Broader knowledge of what happened is key to helping Haiti out of its crisis now.

As I report for the first time in my new book, “Overrun: How Joe Biden Unleashed the Greatest Border Crisis in U.S. History,” White House advisers so fiercely feared the encampment would hurt November 2022 mid-term election prospects for Democrats that they scuttled Haiti’s first national elections in a generation, scheduled just six weeks after the camp formed. As part of its solution to end international media coverage of the camp, the White House installed Henry as Haiti’s de-facto dictator and okayed his cancellation of those imminent elections, which sent Haiti spiraling into the anarchic crisis of today.

This stunning story came to me via Biden’s own appointed Special Envoy to Haiti, Daniel Foote, who resigned September 22, 2021 after learning through official State Department channels of the White House’s decision to support impending Haitian election cancellations. Foote granted me an exclusive interview for the book.

“The U.S. said, ‘Okay, we’re going to make this guy prime minister,” recalled Foote, a 30-year career diplomat. “The U.S. carried out a non-democratic transfer of power. We are backing a candidate who ensured Haiti would not get better.”

When the Del Rio camp started forming the third week of September 2021, Haiti was just six weeks from the first (November 7) of two national elections widely seen as the nation’s salvation: The people were to restore a disintegrated parliament, choose a president, and begin the work of spreading security necessary to attract economic investment. But the Del Rio camp happened instead. It was attracting international media attention. To end both, the White House decided to air-deport nearly 9,000 camp inhabitants to Haiti.

But deportations require the receiving nation’s permission.

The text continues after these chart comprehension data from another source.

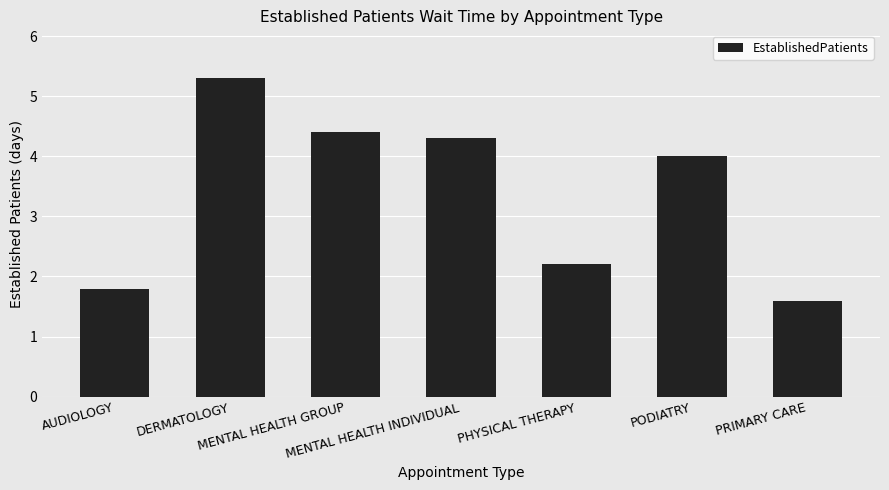

Which category has the highest value across all series?

DERMATOLOGY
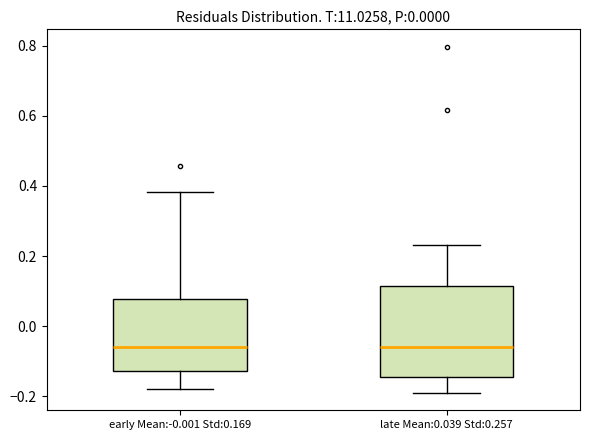

Reading left to right, transcribe this box plot: for each box, give where its median line is, the range the box spans, and where its two whiskers end, as read against the y-axis. The values are not printed on the chart, so give them approximately, as read against the axis.

early Mean:-0.001 Std:0.169: median -0.06, box -0.12 to 0.08, whiskers -0.18 to 0.38
late Mean:0.039 Std:0.257: median -0.06, box -0.14 to 0.12, whiskers -0.20 to 0.24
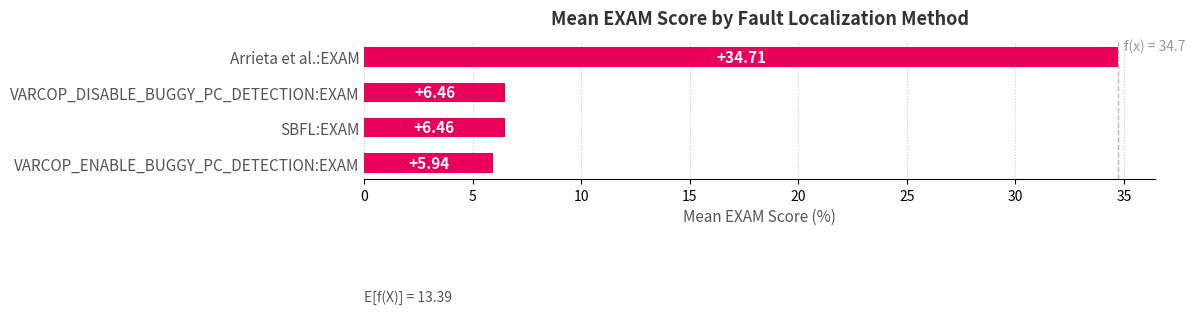

How many bars are there in total?

4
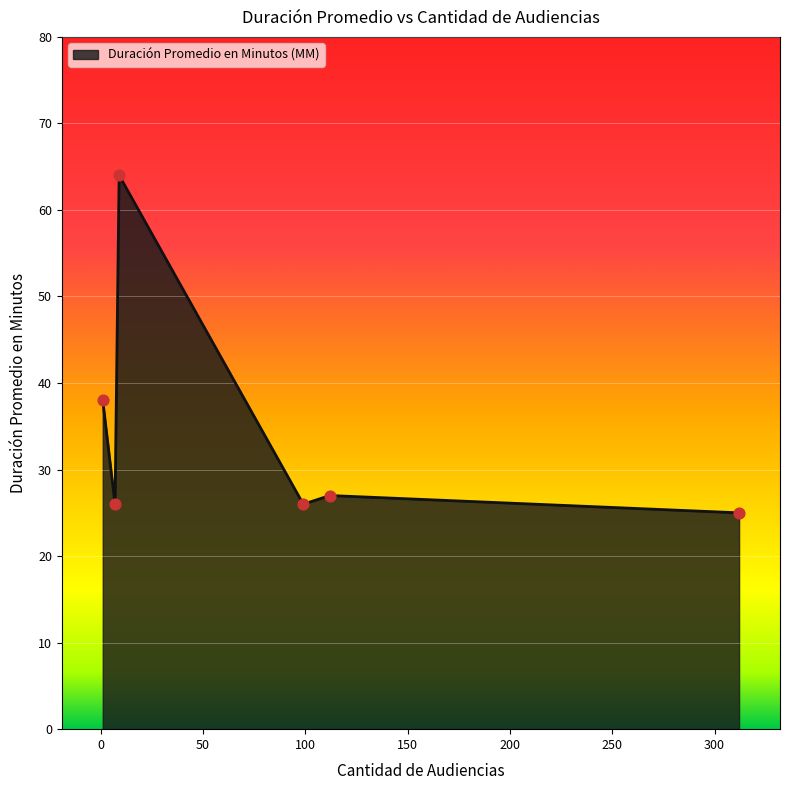

What is the sum of all values?

206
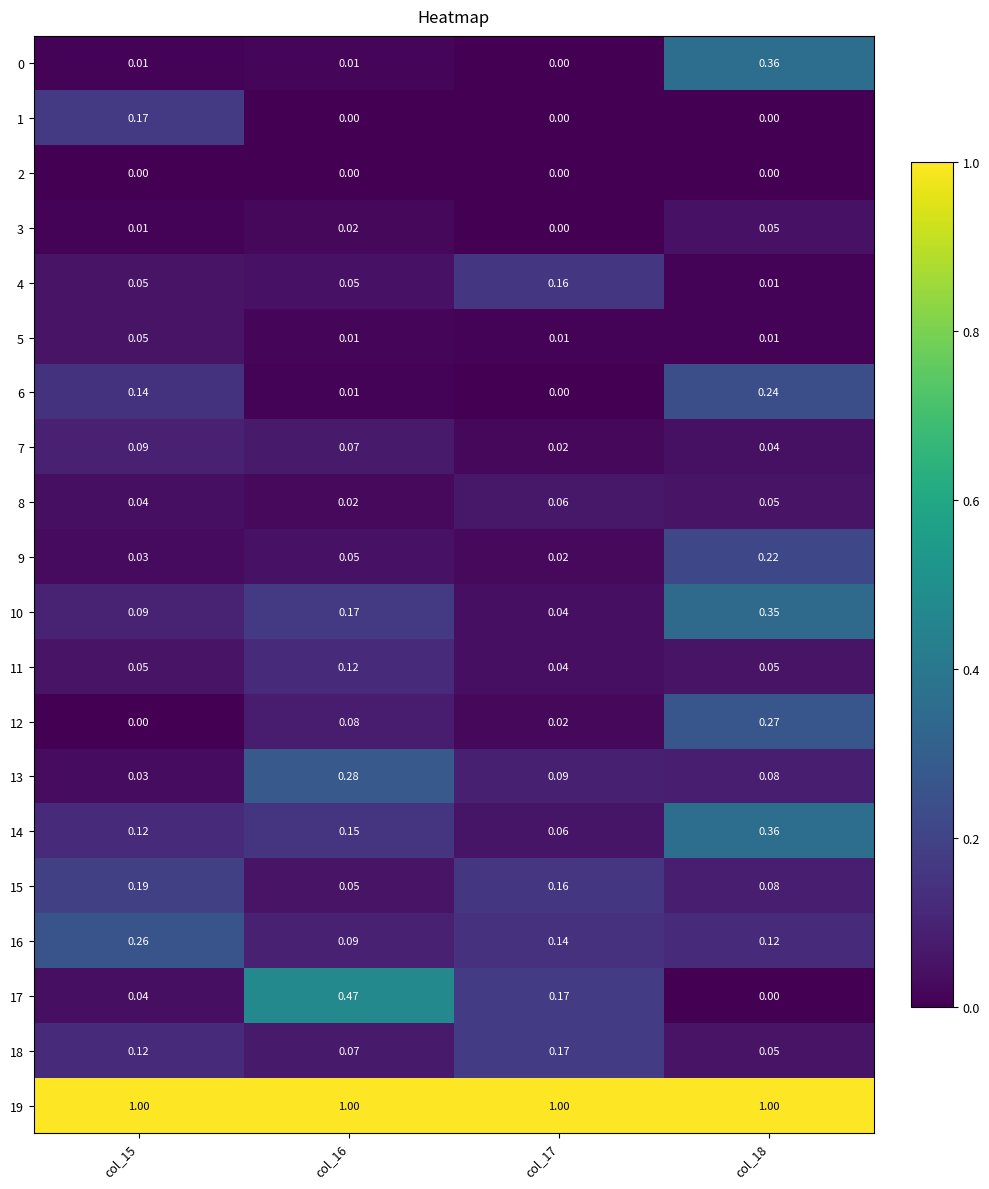

Is the value of 1 at col_15 greater than the value of 9 at col_15?

Yes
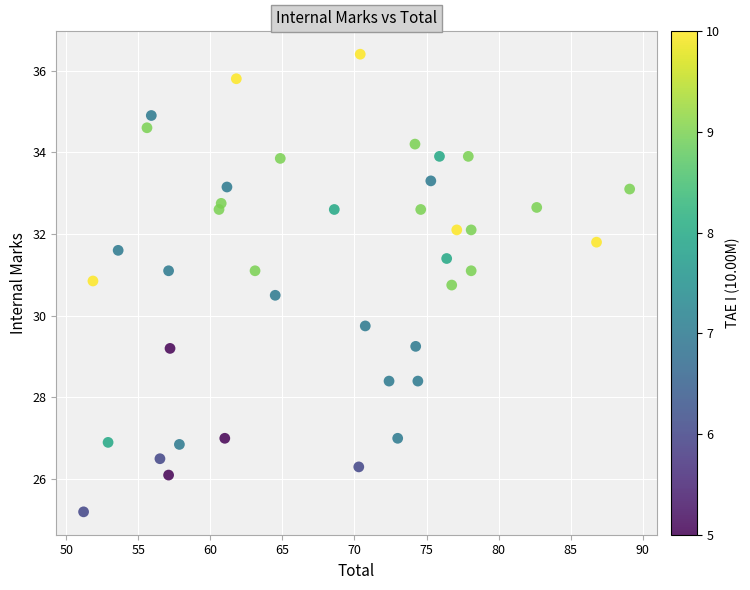

What is the range of X values (max minus min)?

37.9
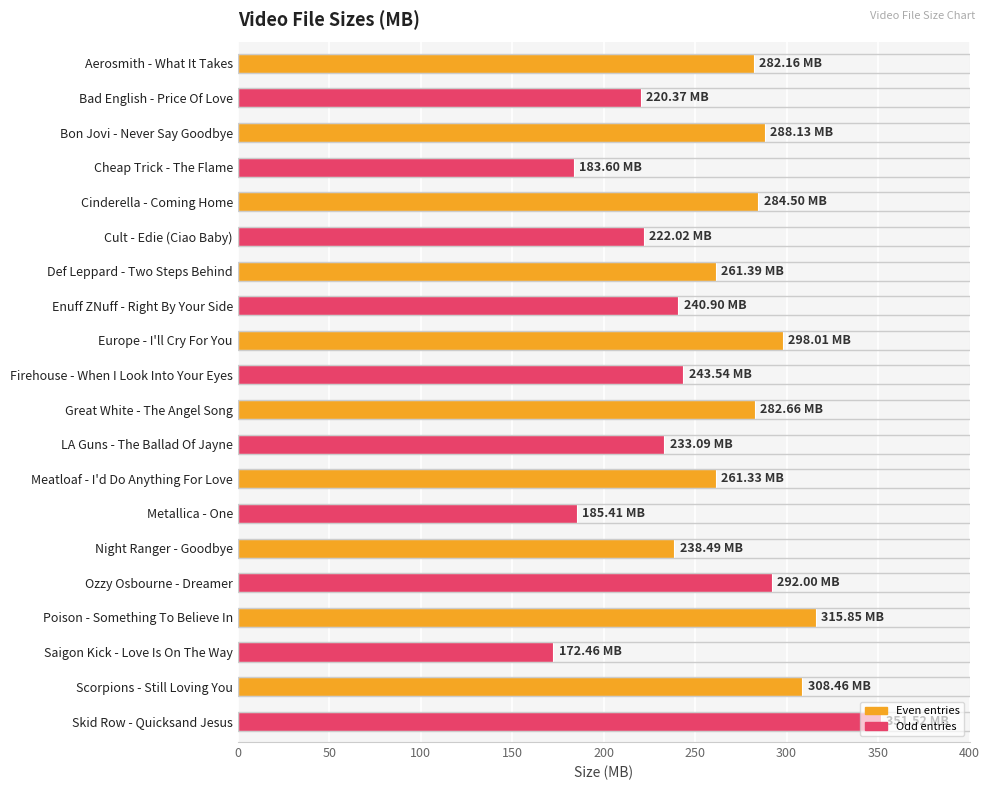

What is the difference between the maximum and second lowest values?

167.9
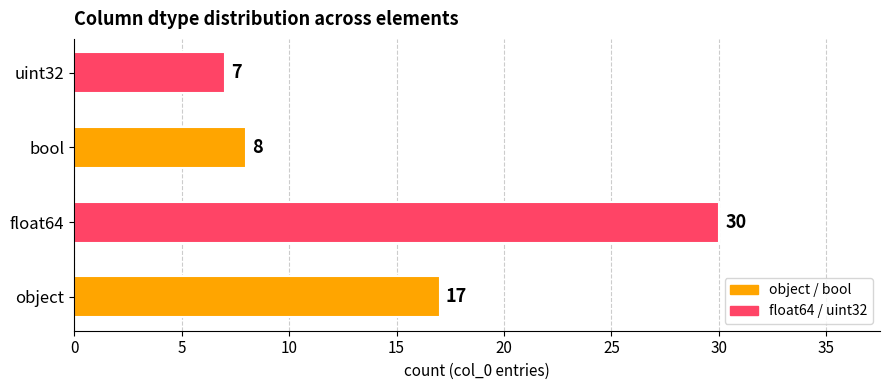

What is the change in value from bool to uint32?

-1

According to Foote, the Biden White House cut a deal with Henry: He could be Haiti’s leader and cancel the upcoming elections so long as he accepted the Del Rio camp deportees. Henry canceled them on September 28 as ICE aircraft were
landing on the Port-au-Prince airport tarmac.

“They basically anointed the [expletive] leader of Haiti. I am confident that the chief reason they did it is that his [Henry’s] malleability and the fact that he agreed that he would take all the deportees that they wanted to send,” Foote told
me. Asked why, he said, “I believe they were terrified of immigration as an issue in the mid-terms and beyond.”

Subsequent media reporting had it that Foote resigned over the deportations because he thought them inhumane. But Foote said that narrative was largely untrue. Cancellation of Haiti’s national elections, he said, was “the biggest reason.”

The Biden White House has never responded to my emailed requests for comment about Foote’s account.

Thousands of the Del Rio camp’s Haitians fled back into Mexico. The crisis was over by October 1, 2021, and the media went home. Neither the camp nor the broader mass migration border crisis figured much in the U.S. mid-terms. Democratic Party power remained more intact than anyone expected.

But Haiti was left holding a big bag. Henry was left to preside over a precipitous disintegration into fully failed statehood, leaving millions of Haitians desperate to emigrate. Its elections remain unscheduled, in part, because Foote’s story remains unacknowledged.

Now that it is out, Haiti’s obvious long-term way out is for the Biden administration to right its wrong and restore the democratic elections it stole for cheap political gain.